▶ [WHAT TO WORK ON] For the string "Swarm", find every matching line in the records and copy it.

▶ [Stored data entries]
§ §

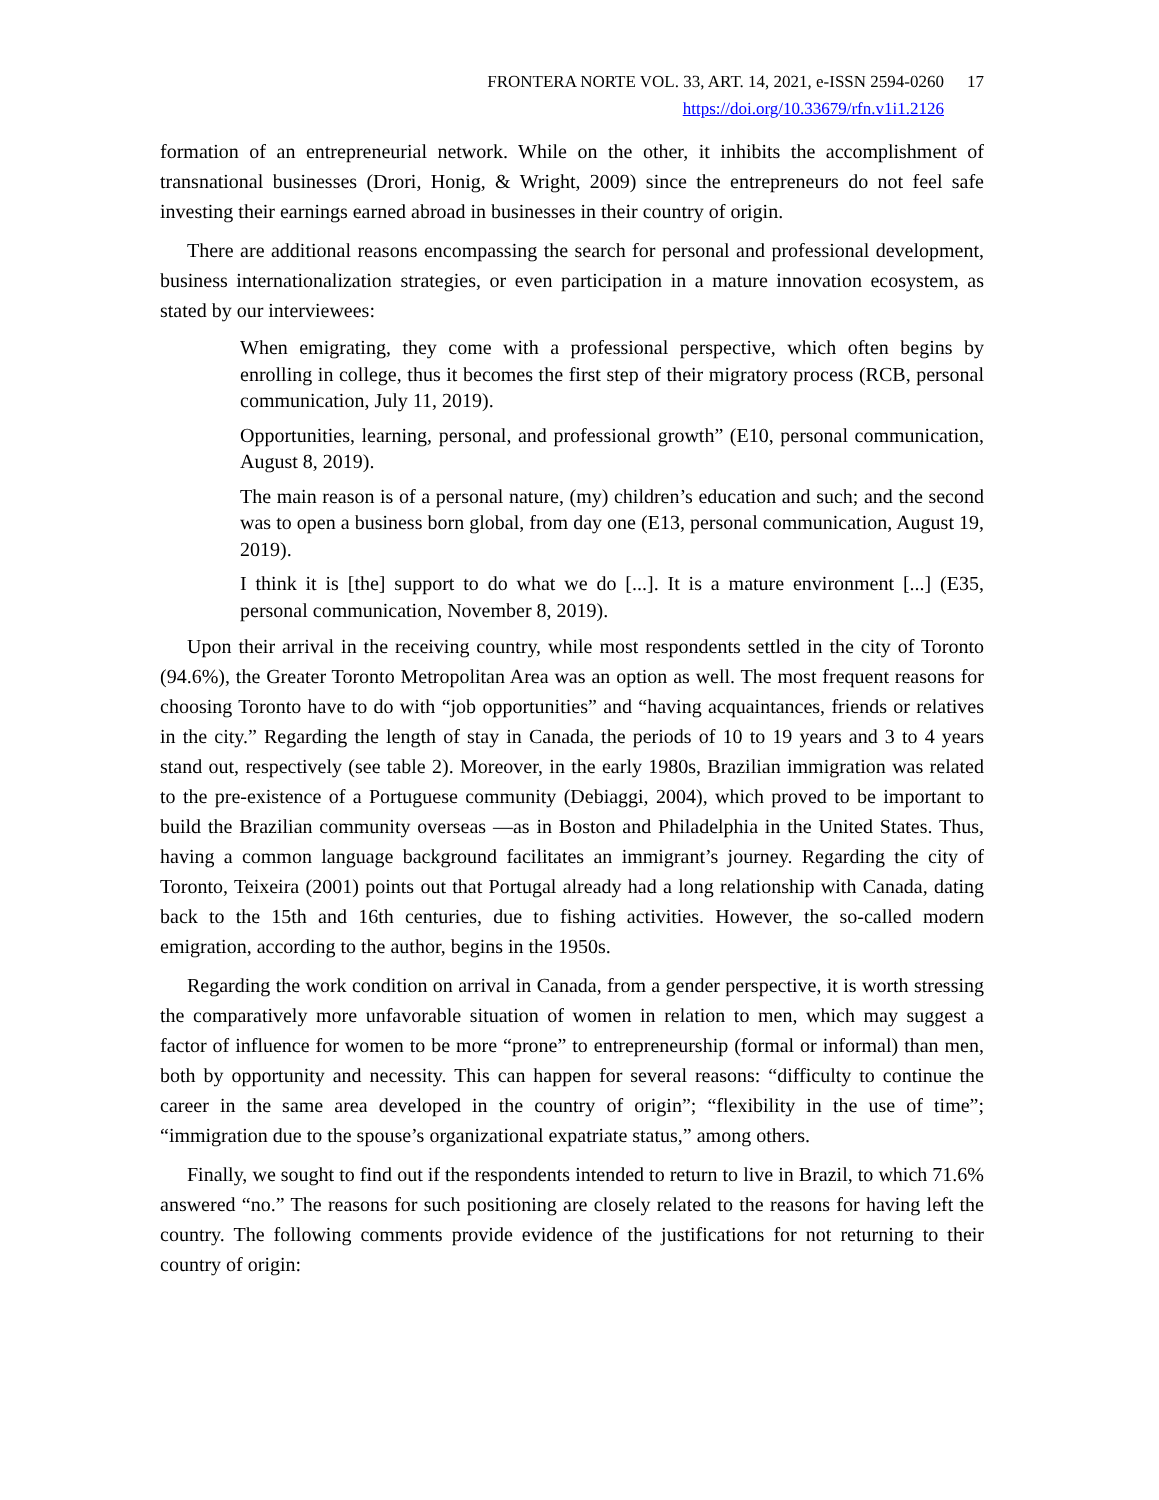FRONTERA NORTE VOL. 33, ART. 14, 2021, e-ISSN 2594-0260 17
https://doi.org/10.33679/rfn.v1i1.2126
formation of an entrepreneurial network. While on the other, it inhibits the accomplishment of transnational businesses (Drori, Honig, & Wright, 2009) since the entrepreneurs do not feel safe investing their earnings earned abroad in businesses in their country of origin.
There are additional reasons encompassing the search for personal and professional development, business internationalization strategies, or even participation in a mature innovation ecosystem, as stated by our interviewees:
When emigrating, they come with a professional perspective, which often begins by enrolling in college, thus it becomes the first step of their migratory process (RCB, personal communication, July 11, 2019).
Opportunities, learning, personal, and professional growth” (E10, personal communication, August 8, 2019).
The main reason is of a personal nature, (my) children’s education and such; and the second was to open a business born global, from day one (E13, personal communication, August 19, 2019).
I think it is [the] support to do what we do [...]. It is a mature environment [...] (E35, personal communication, November 8, 2019).
Upon their arrival in the receiving country, while most respondents settled in the city of Toronto (94.6%), the Greater Toronto Metropolitan Area was an option as well. The most frequent reasons for choosing Toronto have to do with “job opportunities” and “having acquaintances, friends or relatives in the city.” Regarding the length of stay in Canada, the periods of 10 to 19 years and 3 to 4 years stand out, respectively (see table 2). Moreover, in the early 1980s, Brazilian immigration was related to the pre-existence of a Portuguese community (Debiaggi, 2004), which proved to be important to build the Brazilian community overseas —as in Boston and Philadelphia in the United States. Thus, having a common language background facilitates an immigrant’s journey. Regarding the city of Toronto, Teixeira (2001) points out that Portugal already had a long relationship with Canada, dating back to the 15th and 16th centuries, due to fishing activities. However, the so-called modern emigration, according to the author, begins in the 1950s.
Regarding the work condition on arrival in Canada, from a gender perspective, it is worth stressing the comparatively more unfavorable situation of women in relation to men, which may suggest a factor of influence for women to be more “prone” to entrepreneurship (formal or informal) than men, both by opportunity and necessity. This can happen for several reasons: “difficulty to continue the career in the same area developed in the country of origin”; “flexibility in the use of time”; “immigration due to the spouse’s organizational expatriate status,” among others.
Finally, we sought to find out if the respondents intended to return to live in Brazil, to which 71.6% answered “no.” The reasons for such positioning are closely related to the reasons for having left the country. The following comments provide evidence of the justifications for not returning to their country of origin:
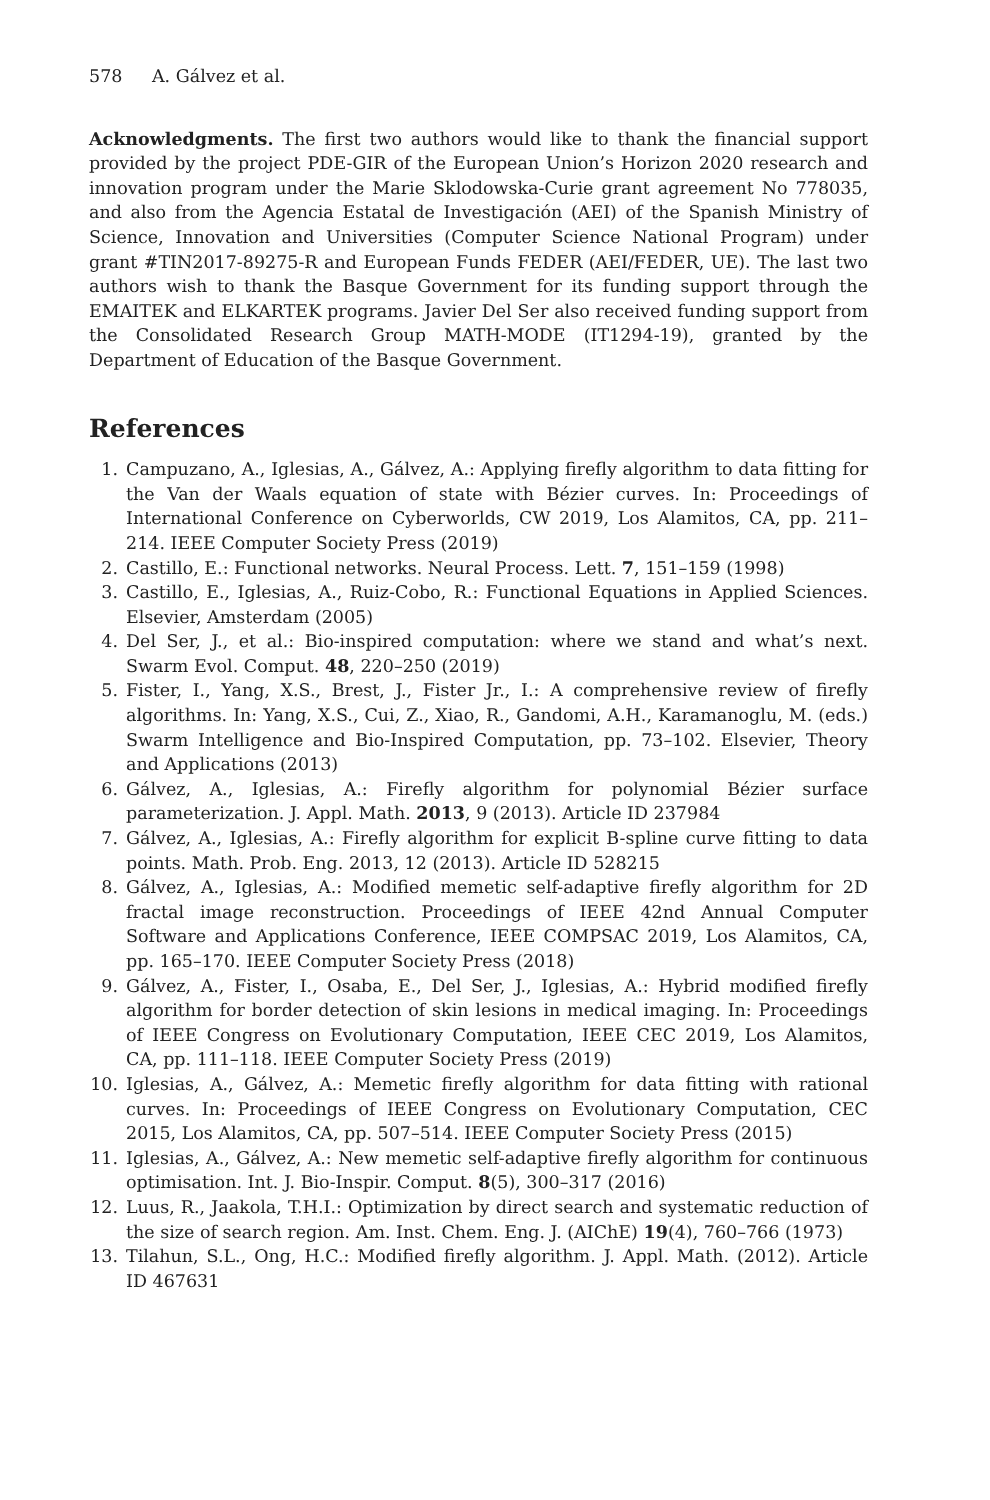578 A. Gálvez et al.
Acknowledgments. The first two authors would like to thank the financial support provided by the project PDE-GIR of the European Union’s Horizon 2020 research and innovation program under the Marie Sklodowska-Curie grant agreement No 778035, and also from the Agencia Estatal de Investigación (AEI) of the Spanish Ministry of Science, Innovation and Universities (Computer Science National Program) under grant #TIN2017-89275-R and European Funds FEDER (AEI/FEDER, UE). The last two authors wish to thank the Basque Government for its funding support through the EMAITEK and ELKARTEK programs. Javier Del Ser also received funding support from the Consolidated Research Group MATH-MODE (IT1294-19), granted by the Department of Education of the Basque Government.
References
1. Campuzano, A., Iglesias, A., Gálvez, A.: Applying firefly algorithm to data fitting for the Van der Waals equation of state with Bézier curves. In: Proceedings of International Conference on Cyberworlds, CW 2019, Los Alamitos, CA, pp. 211–214. IEEE Computer Society Press (2019)
2. Castillo, E.: Functional networks. Neural Process. Lett. 7, 151–159 (1998)
3. Castillo, E., Iglesias, A., Ruiz-Cobo, R.: Functional Equations in Applied Sciences. Elsevier, Amsterdam (2005)
4. Del Ser, J., et al.: Bio-inspired computation: where we stand and what’s next. Swarm Evol. Comput. 48, 220–250 (2019)
5. Fister, I., Yang, X.S., Brest, J., Fister Jr., I.: A comprehensive review of firefly algorithms. In: Yang, X.S., Cui, Z., Xiao, R., Gandomi, A.H., Karamanoglu, M. (eds.) Swarm Intelligence and Bio-Inspired Computation, pp. 73–102. Elsevier, Theory and Applications (2013)
6. Gálvez, A., Iglesias, A.: Firefly algorithm for polynomial Bézier surface parameterization. J. Appl. Math. 2013, 9 (2013). Article ID 237984
7. Gálvez, A., Iglesias, A.: Firefly algorithm for explicit B-spline curve fitting to data points. Math. Prob. Eng. 2013, 12 (2013). Article ID 528215
8. Gálvez, A., Iglesias, A.: Modified memetic self-adaptive firefly algorithm for 2D fractal image reconstruction. Proceedings of IEEE 42nd Annual Computer Software and Applications Conference, IEEE COMPSAC 2019, Los Alamitos, CA, pp. 165–170. IEEE Computer Society Press (2018)
9. Gálvez, A., Fister, I., Osaba, E., Del Ser, J., Iglesias, A.: Hybrid modified firefly algorithm for border detection of skin lesions in medical imaging. In: Proceedings of IEEE Congress on Evolutionary Computation, IEEE CEC 2019, Los Alamitos, CA, pp. 111–118. IEEE Computer Society Press (2019)
10. Iglesias, A., Gálvez, A.: Memetic firefly algorithm for data fitting with rational curves. In: Proceedings of IEEE Congress on Evolutionary Computation, CEC 2015, Los Alamitos, CA, pp. 507–514. IEEE Computer Society Press (2015)
11. Iglesias, A., Gálvez, A.: New memetic self-adaptive firefly algorithm for continuous optimisation. Int. J. Bio-Inspir. Comput. 8(5), 300–317 (2016)
12. Luus, R., Jaakola, T.H.I.: Optimization by direct search and systematic reduction of the size of search region. Am. Inst. Chem. Eng. J. (AIChE) 19(4), 760–766 (1973)
13. Tilahun, S.L., Ong, H.C.: Modified firefly algorithm. J. Appl. Math. (2012). Article ID 467631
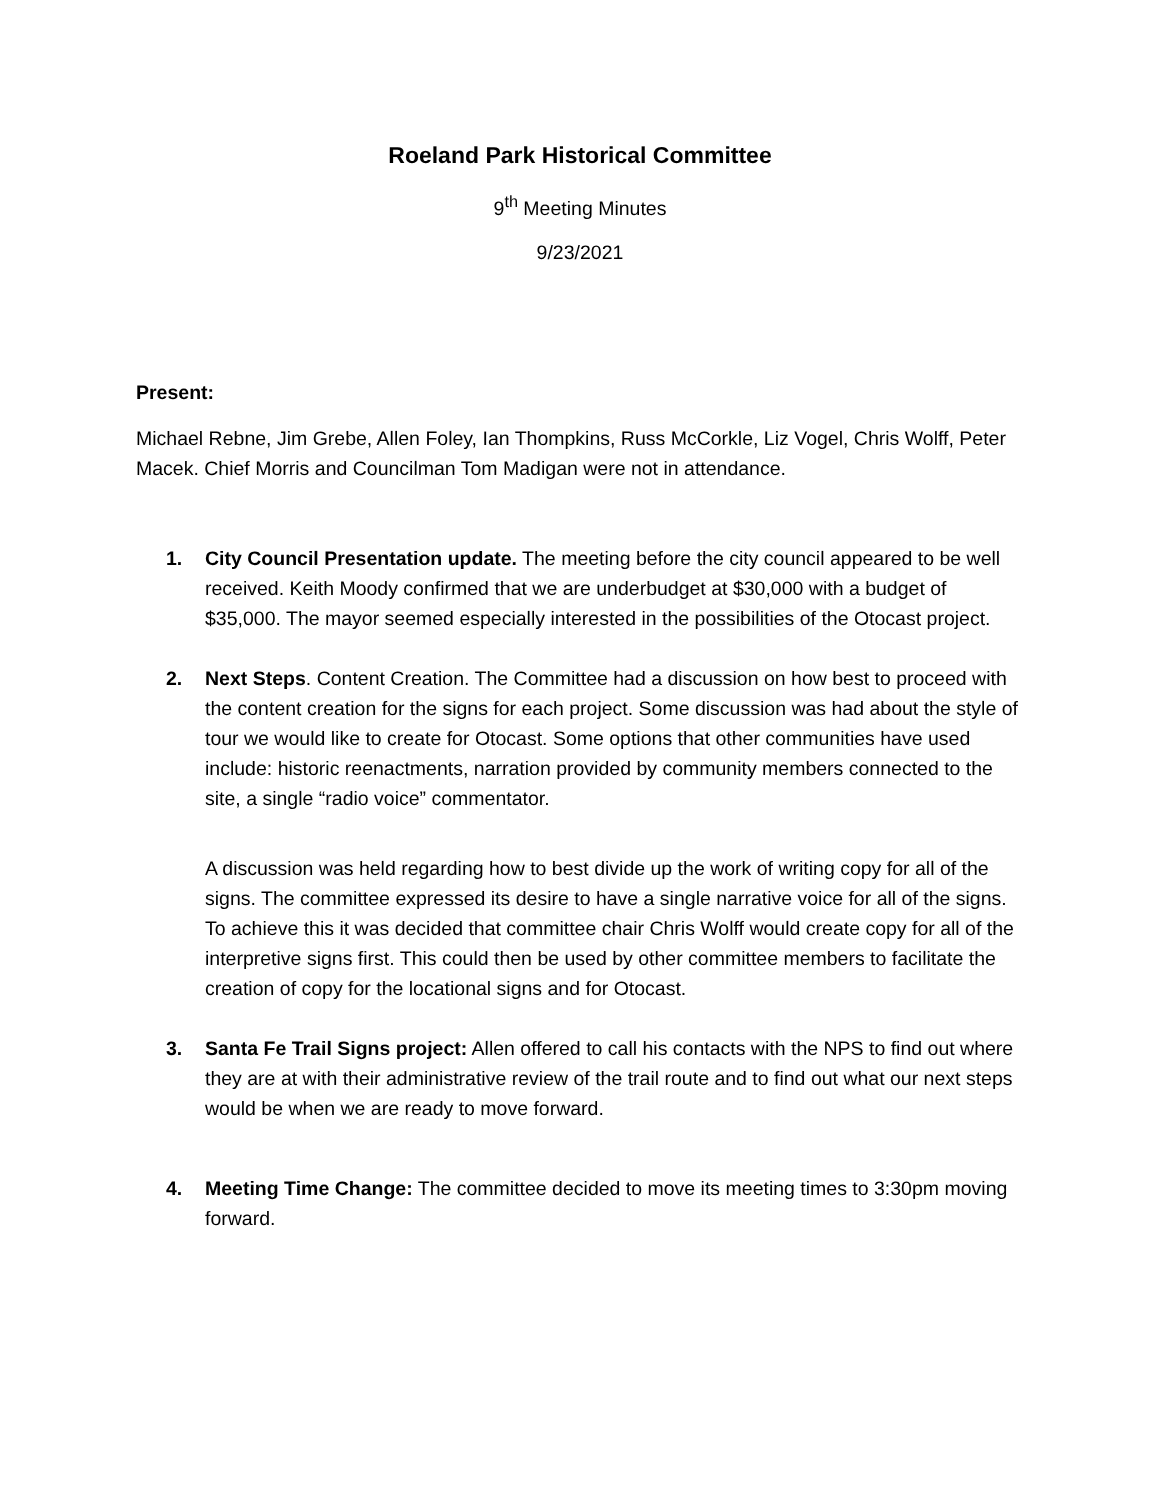Roeland Park Historical Committee
9<sup>th</sup> Meeting Minutes
9/23/2021
Present:
Michael Rebne, Jim Grebe, Allen Foley, Ian Thompkins, Russ McCorkle, Liz Vogel, Chris Wolff, Peter Macek. Chief Morris and Councilman Tom Madigan were not in attendance.
1. City Council Presentation update. The meeting before the city council appeared to be well received. Keith Moody confirmed that we are underbudget at $30,000 with a budget of $35,000. The mayor seemed especially interested in the possibilities of the Otocast project.
2. Next Steps. Content Creation. The Committee had a discussion on how best to proceed with the content creation for the signs for each project. Some discussion was had about the style of tour we would like to create for Otocast. Some options that other communities have used include: historic reenactments, narration provided by community members connected to the site, a single “radio voice” commentator.
A discussion was held regarding how to best divide up the work of writing copy for all of the signs. The committee expressed its desire to have a single narrative voice for all of the signs. To achieve this it was decided that committee chair Chris Wolff would create copy for all of the interpretive signs first. This could then be used by other committee members to facilitate the creation of copy for the locational signs and for Otocast.
3. Santa Fe Trail Signs project: Allen offered to call his contacts with the NPS to find out where they are at with their administrative review of the trail route and to find out what our next steps would be when we are ready to move forward.
4. Meeting Time Change: The committee decided to move its meeting times to 3:30pm moving forward.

§ §

▶ [FINISHED TASK]
4. Del Ser, J., et al.: Bio-inspired computation: where we stand and what’s next. Swarm Evol. Comput. 48, 220–250 (2019)
5. Fister, I., Yang, X.S., Brest, J., Fister Jr., I.: A comprehensive review of firefly algorithms. In: Yang, X.S., Cui, Z., Xiao, R., Gandomi, A.H., Karamanoglu, M. (eds.) Swarm Intelligence and Bio-Inspired Computation, pp. 73–102. Elsevier, Theory and Applications (2013)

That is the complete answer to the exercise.